Una parte del provvedimento è dedicata anche al racconto dei passaggi che hanno portato alla cattura del boss. L'appunto di cui parla il Gip, in cui la donna aveva annotato tutto l'iter sanitario seguito dal fratello, è stato scoperto nella sua casa, il 6 dicembre scorso, dai carabinieri intenti a piazzare delle microspie. Il promemoria è stato fotografato e rimesso al suo posto. Il giorno della cattura del capomafia gli inquirenti, perquisendo l'appartamento di Rosalia, l'hanno trovato esattamente nello stesso posto in cui l'avevano scoperto. Era rimasto lì, segno che la sorella del capomafia continuava a ritenere sicuro il nascondiglio e non si è mai accorta della "visita" dei carabinieri. “È dunque certo – si legge nell’ordinanza di custodia cautelare emessa da Montalto - che sia stata Rosalia ad annotare sul 'pizzino' di volta in volta la progressione della malattia, delle cure effettuate e delle condizioni fisiche del fratello; ed è altrettanto certo che la scelta di conservare un grezzo diario clinico di Messina Denaro ha di fatto consentito alla polizia giudiziaria di acquisire fondamentali e decisive informazioni sulla possibilità di localizzare il latitante". Nel corso delle indagini sul ricercato, erano già emerse informazioni sulle sue malattie, ma non quelle oncologiche che hanno portato al suo arresto. Nel 2022, infatti, grazie ad alcune intercettazioni si intuì che il boss potesse soffrire di una riacutizzazione del morbo di Chron. Appresa l’informazione gli inquirenti indirizzarono le indagini verso quel percorso diagnostico, ma la pista non diede i risultati sperati.
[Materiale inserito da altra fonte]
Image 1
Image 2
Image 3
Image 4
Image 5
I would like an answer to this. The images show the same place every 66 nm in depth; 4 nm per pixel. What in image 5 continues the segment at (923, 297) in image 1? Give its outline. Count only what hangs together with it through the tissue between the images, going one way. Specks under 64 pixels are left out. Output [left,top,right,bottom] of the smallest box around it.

Secondo il Gip, inoltre, "una serie di importanti acquisizioni all'interno dei luoghi in uso o frequentati dai familiari di Matteo Messina Denaro consente di cristallizzare a carico innanzitutto della più grande delle 4 sorelle del latitante, Rosalia, detta 'Rosetta', un ricco e articolato quadro indiziario da cui emerge con chiarezza il delicato e fondamentale ruolo svolto" dalla donna "per la gestione del flusso di denaro contante a disposizione della famiglia mafiosa, tradottosi innanzitutto nella esecuzione degli ordini del fratello e nella consegna di denaro a una serie di soggetti (la cui identificazione e successiva collocazione mafiosa è pienamente in corso) e, poi, nella puntuale rendicontazione di anno in anno delle entrate e delle uscite correnti", si legge nell’ordinanza.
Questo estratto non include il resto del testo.